FoundationPose Bad performance on streaming video

Hi all, I am trying to track a custom object, which I added our own .obj model, I am using the following mask (first picture, click to watch it correctly).

When it comes to specific conditions with the same mask and same environment, the performance is nice (have a look at first gif).

However, when the object is missing at the start or dissapears while the tracking is performing, the pose starts to work poorly (take a look at second and third gif).

Thanks in advance! (All gifs are accelerated and second and third are trimmed to meet the 10 mb size).

0 (1) (1)

test_piece_1

test_piece_3 (1)

test_piece_4 (1)

Apr 09 '24 11:04 JRvilanova

Hi @JRvilanova, from my understanding, it is only logical that this does not work, since FoundationPose needs a matching object mask in order to do its pose estimation and the subsequent tracking.

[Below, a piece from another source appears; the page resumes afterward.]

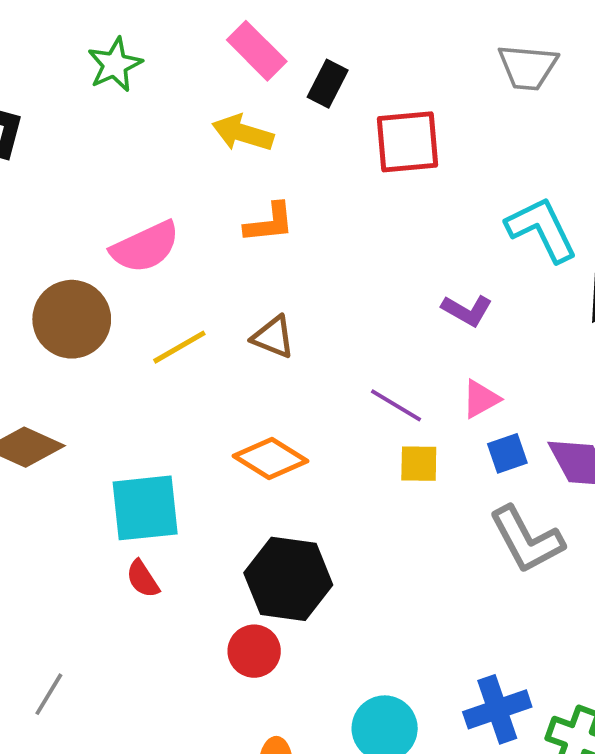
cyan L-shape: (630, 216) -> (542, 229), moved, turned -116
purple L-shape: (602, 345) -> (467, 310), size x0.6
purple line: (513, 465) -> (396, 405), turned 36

I assume that you are using the run_demo.py, which runs the pose estimation on the first frame, with the corresponding segmentation mask. If, as in your case, the mask and the rbg/depth image do not match, this will result in incorrect pose estimation and tracking, as can be seen in your second gif (I reproduced the same behavior by using a misaligned segmentation mask).

You could either wait with running the pose estimation until your object is aligned with the mask, i.e. ignore all frames until your object is aligned with the mask (but this makes little sense from a practical point of view). What you may really need, is a method to create the object segmentation masks (see BOP: 2D segmentation of unseen objects (e.g. the Instance Segmentation Model for SAM-6D). The masks provided by these methods can then be used as input for the pose estimation with FoundationPose.

Regarding the disappearing objects, these two would require re-running the pose estimation after the object reappears, or running the pose estimation continuously, if the required segmentation masks are available (see the author's reply in #37).

I hope this helps and answers some of your questions. Maybe the author will have something to say as well. :grinning:

Kind regards!

Apr 09 '24 12:04 savidini

What @savidini is right.

If the object does not appear initially, it does not make sense to do pose estimation. You should first get some 2D detection/segmentation to first check if the object is there. For disappearing in the middle, if it dis-appears for too long, you'd need to rerun pose estimation. If it's short, it may just track fine.

Also, not sure if the speed in the GIF is accelerated. The motion seems pretty fast. You can increase the iter number and try again: https://github.com/NVlabs/FoundationPose/blob/97095afa5f92be7cbe584fe3254d682943173947/run_demo.py#L21

Apr 10 '24 03:04 wenbowen123